Em 2015, a subsidiária brasileira da empresa de customer experience Foundever contratou, pela primeira vez, nove profissionais recém-chegados da Venezuela. A decisão foi circunstancial: clientes buscavam atendentes que falassem espanhol nativo, o que era, justamente, o ponto forte dos candidatos.
Quase uma década mais tarde, a empresa descobriu que este grupo de funcionários era muito mais potente do que imaginava: a inclusão de refugiados, grupo quase sempre negligenciado no mercado de trabalho nacional (e mundial), traz benefícios que vão muito além da fluência no idioma. Com eles, a companhia ganhou motivação, engajamento, lealdade e força para sua cultura interna.
Hoje a Foundever brasileira conta com 700 refugiados em seu quadro de funcionários (com o compromisso de ampliar esse número para mil até o final de 2024) e já inspira outras subsidiárias a seguirem o exemplo. O trabalho tem sido tão significativo que a companhia se tornou parceira do ACNUR (Agência da Organização das Nações Unidas para Refugiados) para inclusão desses profissionais no mercado de trabalho nacional. Mas o caminho para chegar lá não foi simples.
“Estamos falando de pessoas que, muitas vezes, chegam ao Brasil com a roupa do corpo e uma mochila. Não tínhamos uma equipe preparada para lidar com o assunto e logo entendemos que precisávamos agir também como consultores para esses funcionários em assuntos como legislação e documentação”, conta Adriana Wells, diretora de RH da empresa.
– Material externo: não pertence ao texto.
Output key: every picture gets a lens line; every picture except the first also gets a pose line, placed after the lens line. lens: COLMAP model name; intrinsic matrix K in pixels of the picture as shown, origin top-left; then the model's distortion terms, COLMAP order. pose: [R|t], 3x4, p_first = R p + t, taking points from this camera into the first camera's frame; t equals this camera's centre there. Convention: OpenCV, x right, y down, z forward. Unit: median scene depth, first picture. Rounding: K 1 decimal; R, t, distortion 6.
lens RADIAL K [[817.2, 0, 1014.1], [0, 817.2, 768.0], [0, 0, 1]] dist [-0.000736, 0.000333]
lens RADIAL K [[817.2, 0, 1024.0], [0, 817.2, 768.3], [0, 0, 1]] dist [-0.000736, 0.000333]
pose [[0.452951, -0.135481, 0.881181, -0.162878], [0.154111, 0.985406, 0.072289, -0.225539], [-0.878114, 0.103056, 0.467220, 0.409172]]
UM TRABALHO QUE VAI ALÉM DA CONTRATAÇÃO
De acordo com o ACNUR, mais de 60 mil pessoas são reconhecidas como refugiadas no Brasil, e a grande maioria (48.789) vem da Venezuela. Em seguida vem os sírios (3.682), e depois os congoleses (1.078). A Foundever dá preferência a venezuelanos por conta do idioma – a maioria de seus clientes são de países latino-americanos.
Conseguir trabalho para se estabelecer financeiramente em um novo país é um dos principais obstáculos para a adaptação de refugiados, já que envolve não só questões de idioma e cultura como também dificuldades práticas, como documentação adequada.
“Além de capacitar nosso time de RH, nos associamos a parceiros que capitaneiam o processo de acolhimento de refugiados no país, como ONGs e igrejas, que nos mostraram e nos fizeram refletir sobre o que era necessário para tornar a experiência dessas pessoas ser a melhor possível.”Um exemplo simples, mas que no início passou despercebido: apesar de grande parte das vagas não exigir conhecimento de língua portuguesa, o recrutador fazia a entrevista no idioma. Esse foi um dos primeiros processos a ser alterado, e toda a jornada do funcionário passou a ser feita no idioma de origem, do recrutamento e seleção à admissão e treinamento.
“Uma pessoa que precisa sair de seu país e está em busca de um trabalho se sente obviamente insegura, mas participar de um processo seletivo em sua língua materna já oferece um certo conforto”.
Foi criado ainda um departamento de idiomas para ajudar a integrar as áreas. Todos os funcionários que interagem com refugiados precisam falar espanhol, e os venezuelanos também passaram a receber aulas de português para se inserirem com mais facilidade à sociedade brasileira.
PREPARAÇÃO DOS GESTORESOutra descoberta: “Percebemos que precisávamos criar uma consciência e preparar o time executivo para lidar com o tema”, conta a diretora do RH.
“Hoje, recomendo a uma empresa que esteja iniciando o processo que faça um mapeamento para tentar entender o nível de resistência que vai encontrar e elabore um plano de conscientização e desenvolvimento porque faz toda diferença contar com uma liderança que capitaneie e promova essa inclusão.”
O passo seguinte foi montar um calendário com palestras de conscientização, com focus groups – em espanhol – para falar sobre a experiência e inspirar novas ideias.Além de impactar positivamente a agenda interna de diversidade – atualmente a empresa tem um comitê de diversidade, equidade e inclusão, e os focus groups mensais que tratam das experiências de outros grupos minoritários –, o movimento para a inclusão de refugiados sacudiu toda a gestão de pessoas, com mais transparência na comunicação, novas políticas contra assédio, melhora nos níveis de satisfação dos colaboradores e na retenção de talentos.
“Os funcionários refugiados nos motivaram a provocar e criar reflexões que no passado não aconteciam. Garantir seu acolhimento significa também que vamos receber as outras minorias da melhor forma possível. Os colaboradores entendem que serão ouvidos. Não dá mais para focar apenas em receita e lucro. Candidatos só vão querer trabalhar conosco se estivermos preocupados com a comunidade, entregarmos valor para a sociedade e tivermos uma cultura inclusiva, com investimentos pautados por propósitos e acolhimento.”